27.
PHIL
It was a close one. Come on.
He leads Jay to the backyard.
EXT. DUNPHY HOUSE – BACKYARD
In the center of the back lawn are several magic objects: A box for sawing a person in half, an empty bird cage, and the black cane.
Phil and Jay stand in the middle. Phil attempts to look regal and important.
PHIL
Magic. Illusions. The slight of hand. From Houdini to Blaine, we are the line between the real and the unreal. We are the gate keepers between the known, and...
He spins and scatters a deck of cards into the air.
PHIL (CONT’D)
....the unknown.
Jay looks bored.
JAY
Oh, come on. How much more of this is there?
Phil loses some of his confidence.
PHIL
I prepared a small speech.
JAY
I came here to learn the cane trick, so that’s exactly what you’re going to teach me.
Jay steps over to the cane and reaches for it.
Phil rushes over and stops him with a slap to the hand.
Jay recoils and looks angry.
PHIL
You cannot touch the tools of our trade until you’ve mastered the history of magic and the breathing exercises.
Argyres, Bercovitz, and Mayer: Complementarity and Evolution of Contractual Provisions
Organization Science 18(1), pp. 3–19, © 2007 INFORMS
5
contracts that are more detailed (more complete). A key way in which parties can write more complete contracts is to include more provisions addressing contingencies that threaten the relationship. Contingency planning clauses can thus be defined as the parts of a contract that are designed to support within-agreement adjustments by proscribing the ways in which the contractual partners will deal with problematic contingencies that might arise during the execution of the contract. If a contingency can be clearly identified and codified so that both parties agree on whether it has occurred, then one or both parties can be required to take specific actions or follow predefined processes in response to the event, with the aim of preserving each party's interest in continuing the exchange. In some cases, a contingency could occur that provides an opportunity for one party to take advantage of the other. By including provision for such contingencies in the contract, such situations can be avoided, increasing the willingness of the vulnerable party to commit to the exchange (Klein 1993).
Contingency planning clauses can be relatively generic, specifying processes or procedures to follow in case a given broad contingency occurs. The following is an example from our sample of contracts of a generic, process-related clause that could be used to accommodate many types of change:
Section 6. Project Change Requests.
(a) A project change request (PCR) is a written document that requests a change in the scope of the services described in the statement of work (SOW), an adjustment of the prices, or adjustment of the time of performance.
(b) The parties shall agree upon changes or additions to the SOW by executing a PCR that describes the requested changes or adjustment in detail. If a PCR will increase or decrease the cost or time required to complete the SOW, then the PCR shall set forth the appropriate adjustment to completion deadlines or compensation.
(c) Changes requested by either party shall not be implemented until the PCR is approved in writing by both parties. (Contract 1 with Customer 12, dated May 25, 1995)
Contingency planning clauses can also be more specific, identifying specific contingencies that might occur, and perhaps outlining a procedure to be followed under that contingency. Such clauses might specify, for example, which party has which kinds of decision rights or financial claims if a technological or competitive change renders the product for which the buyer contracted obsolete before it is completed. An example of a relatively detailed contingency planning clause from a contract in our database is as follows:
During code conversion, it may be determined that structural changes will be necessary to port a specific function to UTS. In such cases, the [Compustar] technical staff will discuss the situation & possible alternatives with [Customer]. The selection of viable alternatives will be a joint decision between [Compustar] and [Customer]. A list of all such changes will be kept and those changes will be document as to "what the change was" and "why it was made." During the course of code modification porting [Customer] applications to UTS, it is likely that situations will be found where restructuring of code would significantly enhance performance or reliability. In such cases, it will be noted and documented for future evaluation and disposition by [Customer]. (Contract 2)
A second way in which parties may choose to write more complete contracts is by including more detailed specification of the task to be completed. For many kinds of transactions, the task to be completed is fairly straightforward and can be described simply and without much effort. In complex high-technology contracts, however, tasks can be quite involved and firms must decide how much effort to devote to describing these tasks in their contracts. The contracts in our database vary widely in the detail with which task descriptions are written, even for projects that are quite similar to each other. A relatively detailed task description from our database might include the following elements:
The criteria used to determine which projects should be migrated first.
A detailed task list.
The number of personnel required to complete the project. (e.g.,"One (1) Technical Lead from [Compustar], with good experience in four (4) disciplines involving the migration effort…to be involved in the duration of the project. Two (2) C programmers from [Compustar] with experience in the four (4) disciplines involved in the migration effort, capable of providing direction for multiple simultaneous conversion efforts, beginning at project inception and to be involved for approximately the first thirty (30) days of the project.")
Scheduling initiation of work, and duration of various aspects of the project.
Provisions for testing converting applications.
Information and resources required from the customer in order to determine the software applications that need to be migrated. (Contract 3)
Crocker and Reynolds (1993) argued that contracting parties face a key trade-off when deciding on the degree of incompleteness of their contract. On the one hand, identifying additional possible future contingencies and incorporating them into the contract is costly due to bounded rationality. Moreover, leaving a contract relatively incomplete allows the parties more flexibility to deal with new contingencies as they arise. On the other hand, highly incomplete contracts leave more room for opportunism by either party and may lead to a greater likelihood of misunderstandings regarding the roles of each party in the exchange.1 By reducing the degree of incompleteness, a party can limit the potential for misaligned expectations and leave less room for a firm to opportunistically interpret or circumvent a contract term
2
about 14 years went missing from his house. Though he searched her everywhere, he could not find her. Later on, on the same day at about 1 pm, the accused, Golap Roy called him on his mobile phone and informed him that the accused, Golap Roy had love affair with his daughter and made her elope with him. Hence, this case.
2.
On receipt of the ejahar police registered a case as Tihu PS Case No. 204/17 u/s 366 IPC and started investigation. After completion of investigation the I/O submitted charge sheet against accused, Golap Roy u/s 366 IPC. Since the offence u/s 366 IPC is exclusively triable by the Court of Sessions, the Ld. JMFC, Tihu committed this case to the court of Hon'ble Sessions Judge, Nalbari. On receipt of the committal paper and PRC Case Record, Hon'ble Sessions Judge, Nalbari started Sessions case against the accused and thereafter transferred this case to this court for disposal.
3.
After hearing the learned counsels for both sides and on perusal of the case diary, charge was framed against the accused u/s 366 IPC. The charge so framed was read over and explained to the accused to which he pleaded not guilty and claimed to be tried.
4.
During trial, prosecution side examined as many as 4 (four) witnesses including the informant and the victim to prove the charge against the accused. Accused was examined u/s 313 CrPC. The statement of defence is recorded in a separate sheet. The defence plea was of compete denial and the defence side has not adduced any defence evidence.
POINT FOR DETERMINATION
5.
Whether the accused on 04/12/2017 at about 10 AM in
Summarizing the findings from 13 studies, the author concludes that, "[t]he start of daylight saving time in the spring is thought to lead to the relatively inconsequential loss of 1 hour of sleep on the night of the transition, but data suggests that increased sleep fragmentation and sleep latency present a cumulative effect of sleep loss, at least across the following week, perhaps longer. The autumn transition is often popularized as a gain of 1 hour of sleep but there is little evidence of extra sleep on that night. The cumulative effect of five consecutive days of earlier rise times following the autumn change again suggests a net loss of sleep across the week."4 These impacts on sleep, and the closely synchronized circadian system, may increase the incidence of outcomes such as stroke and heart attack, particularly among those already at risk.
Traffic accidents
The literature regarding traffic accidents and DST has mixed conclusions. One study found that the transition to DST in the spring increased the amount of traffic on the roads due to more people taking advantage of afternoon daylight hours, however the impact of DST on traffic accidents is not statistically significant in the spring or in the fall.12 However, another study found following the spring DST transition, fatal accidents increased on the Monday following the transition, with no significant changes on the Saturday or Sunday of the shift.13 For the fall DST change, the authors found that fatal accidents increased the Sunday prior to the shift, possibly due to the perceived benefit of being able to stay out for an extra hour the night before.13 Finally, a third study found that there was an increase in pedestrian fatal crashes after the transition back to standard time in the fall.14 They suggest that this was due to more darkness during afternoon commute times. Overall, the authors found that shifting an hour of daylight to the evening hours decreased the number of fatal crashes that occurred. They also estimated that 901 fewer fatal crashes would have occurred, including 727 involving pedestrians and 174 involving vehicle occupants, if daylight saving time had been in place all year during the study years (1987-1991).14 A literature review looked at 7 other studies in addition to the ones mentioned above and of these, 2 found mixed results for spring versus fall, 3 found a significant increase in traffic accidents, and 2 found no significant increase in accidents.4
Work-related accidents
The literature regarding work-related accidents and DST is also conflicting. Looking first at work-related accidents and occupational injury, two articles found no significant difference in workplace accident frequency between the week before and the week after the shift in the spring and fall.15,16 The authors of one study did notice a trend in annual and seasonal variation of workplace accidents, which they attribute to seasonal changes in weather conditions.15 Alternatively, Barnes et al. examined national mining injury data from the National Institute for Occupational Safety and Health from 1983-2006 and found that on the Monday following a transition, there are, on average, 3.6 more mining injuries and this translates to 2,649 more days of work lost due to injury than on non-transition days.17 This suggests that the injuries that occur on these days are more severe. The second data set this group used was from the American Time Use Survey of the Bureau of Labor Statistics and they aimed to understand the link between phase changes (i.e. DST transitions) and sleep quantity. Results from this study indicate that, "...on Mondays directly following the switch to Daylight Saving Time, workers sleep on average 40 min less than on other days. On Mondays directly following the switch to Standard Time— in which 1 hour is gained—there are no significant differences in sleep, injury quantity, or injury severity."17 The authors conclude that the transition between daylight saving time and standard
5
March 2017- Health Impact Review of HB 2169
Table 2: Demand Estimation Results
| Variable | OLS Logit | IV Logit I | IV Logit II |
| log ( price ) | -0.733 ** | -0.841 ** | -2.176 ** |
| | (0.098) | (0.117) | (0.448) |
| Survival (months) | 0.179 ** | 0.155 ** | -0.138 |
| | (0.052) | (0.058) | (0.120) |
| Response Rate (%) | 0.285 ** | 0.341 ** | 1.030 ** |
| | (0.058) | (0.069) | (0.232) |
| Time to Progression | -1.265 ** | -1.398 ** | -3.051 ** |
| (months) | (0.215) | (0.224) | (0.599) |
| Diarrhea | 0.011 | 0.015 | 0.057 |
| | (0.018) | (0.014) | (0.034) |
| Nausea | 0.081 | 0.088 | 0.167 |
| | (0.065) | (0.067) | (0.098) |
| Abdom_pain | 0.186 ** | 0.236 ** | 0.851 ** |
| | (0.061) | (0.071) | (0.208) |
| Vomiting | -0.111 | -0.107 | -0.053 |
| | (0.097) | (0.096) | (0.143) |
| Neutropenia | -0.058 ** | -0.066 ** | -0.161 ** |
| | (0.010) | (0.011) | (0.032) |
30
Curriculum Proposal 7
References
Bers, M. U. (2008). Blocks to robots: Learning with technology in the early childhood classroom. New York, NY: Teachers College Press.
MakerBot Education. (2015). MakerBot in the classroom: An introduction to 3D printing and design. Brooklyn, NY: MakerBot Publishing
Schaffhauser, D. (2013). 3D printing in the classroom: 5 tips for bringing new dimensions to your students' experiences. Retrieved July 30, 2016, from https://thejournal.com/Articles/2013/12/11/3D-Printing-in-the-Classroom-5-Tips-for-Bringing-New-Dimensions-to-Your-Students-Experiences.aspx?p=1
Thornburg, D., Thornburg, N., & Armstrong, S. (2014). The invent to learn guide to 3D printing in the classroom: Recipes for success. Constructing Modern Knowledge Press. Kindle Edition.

> ABOUT THIS TASK
How many lines in the material contain the string "processes"? Give the number alone.

> ANSWER FOR THIS EXERCISE
2